De Kleine Winkler Prins

Winkler Prins (1949)

Gepubliceerd op 07-06-2020

Consulaatwezen

betekenis & definitie

staatsdienst, belast met bescherming van onderdanen in het buitenland en in het algemeen met behartiging van de nationale economische belangen in het buitenland, vooral door middel van voorlichting. Ook andere taken kunnen aan consulaire ambtenaren worden opgedragen, als het verlijden van burgerlijke acten, soms ook rechtspraak over landgenoten.

Consulaire ambtenaren te onderscheiden in beroeps- of bezoldigde consuls en onbezoldigde, in Ned. honoraire, in Belg. ereconsuls geheten. Personeel van consulaire dienst vormt samen met dat van de diplomatieke dienst de Buitenlandse Dienst*. Diplomatieke voorrechten geniet de consul niet, tenzij hij tevens met diplomatieke werkzaamheden is belast in een staat, waar zijn eigen land nl. geen diplomatieke vertegenwoordiging bezit. Wel zijn de consuls gewoonlijk vrijgesteld van belastingen. Zij mogen hun ambt slechts aanvaarden, als zij zijn toegelaten door de regering van het land, waar zij het moeten uitoefenen.

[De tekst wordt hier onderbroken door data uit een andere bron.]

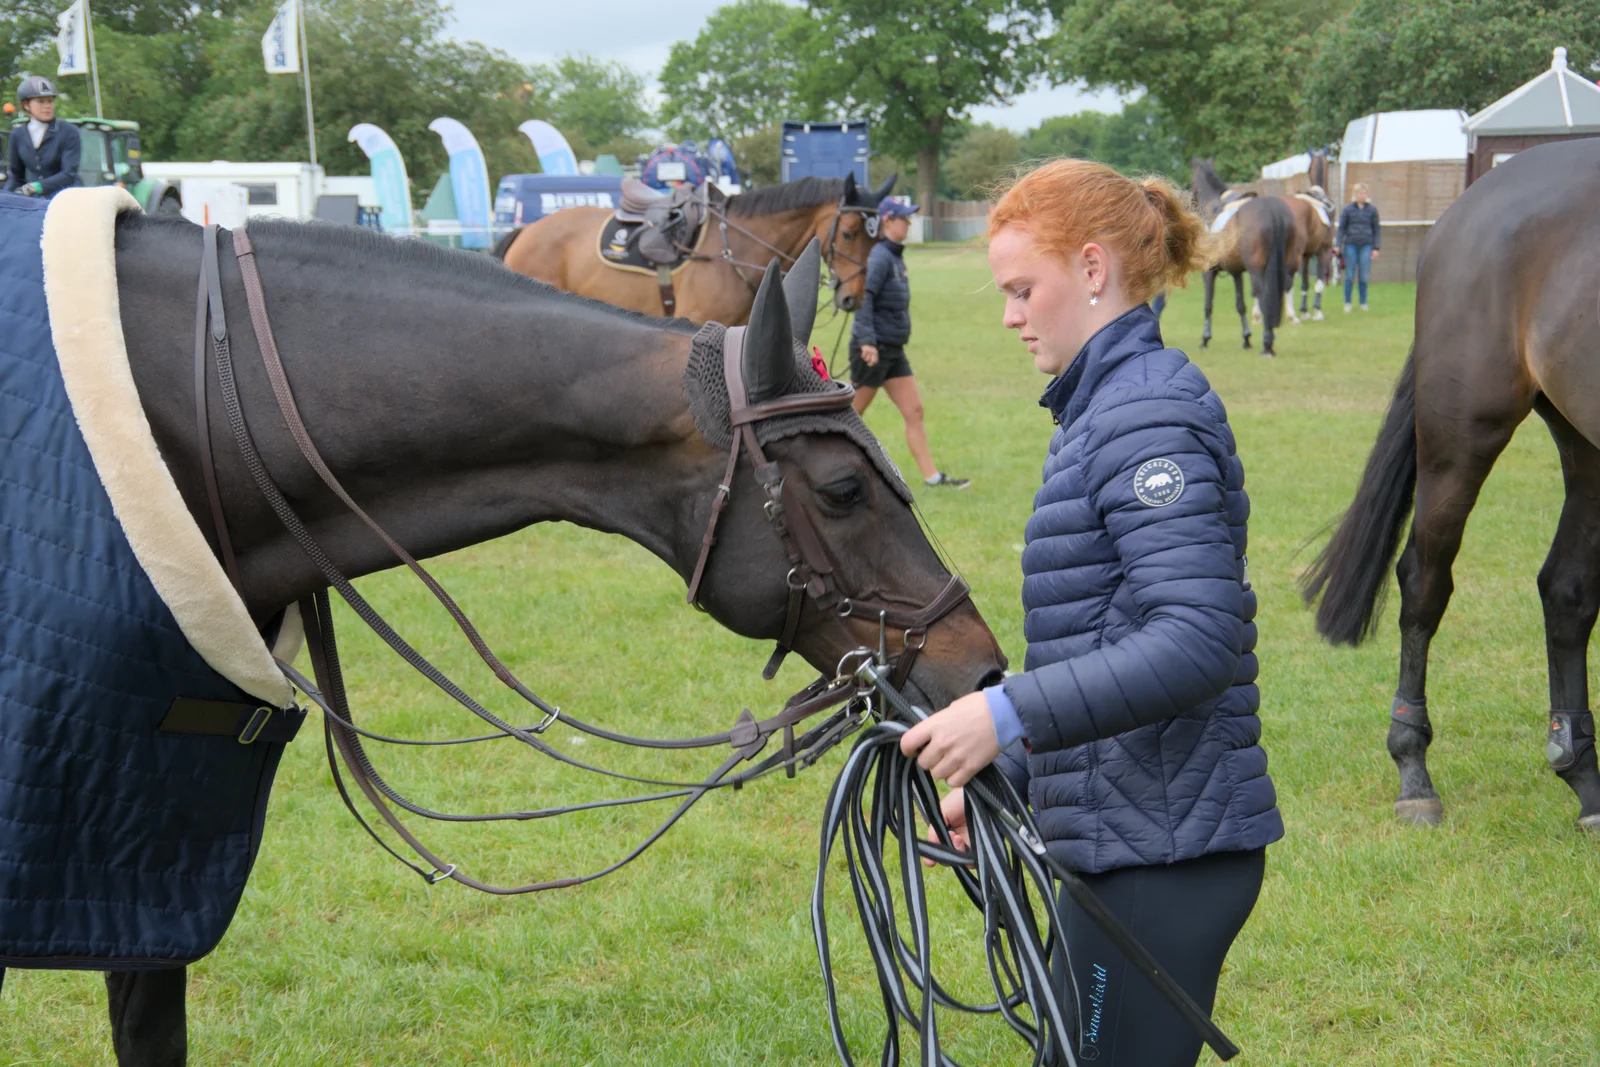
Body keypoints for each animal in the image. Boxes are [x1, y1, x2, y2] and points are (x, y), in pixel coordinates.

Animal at [1190, 157, 1299, 358]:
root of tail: (1273, 210)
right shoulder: (1236, 272)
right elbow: (1240, 305)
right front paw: (1246, 338)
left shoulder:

In Ned. geregeld bij Consulaire Wet* en bij K.B. van 19 Nov. 1946, laatstelijk gewijzigd bij K.B. van 15 Aug. 1946 (S. no.

G 212). Voor beroepsconsuls bestaan de volgende rangen: adjunct-viceconsul, vice-consul, consul, consul-generaal; voor honoraire consuls: consulair agent, vice-consul, consul, consul-generaal. In Big. is het C. geregeld bij Besluit van de Regent van 16 October 1946. Er bestaan de volgende rangen: vice-consuls van 2e en ie klasse, consuls en consuls-generaal van 3e, 2e en ie klasse.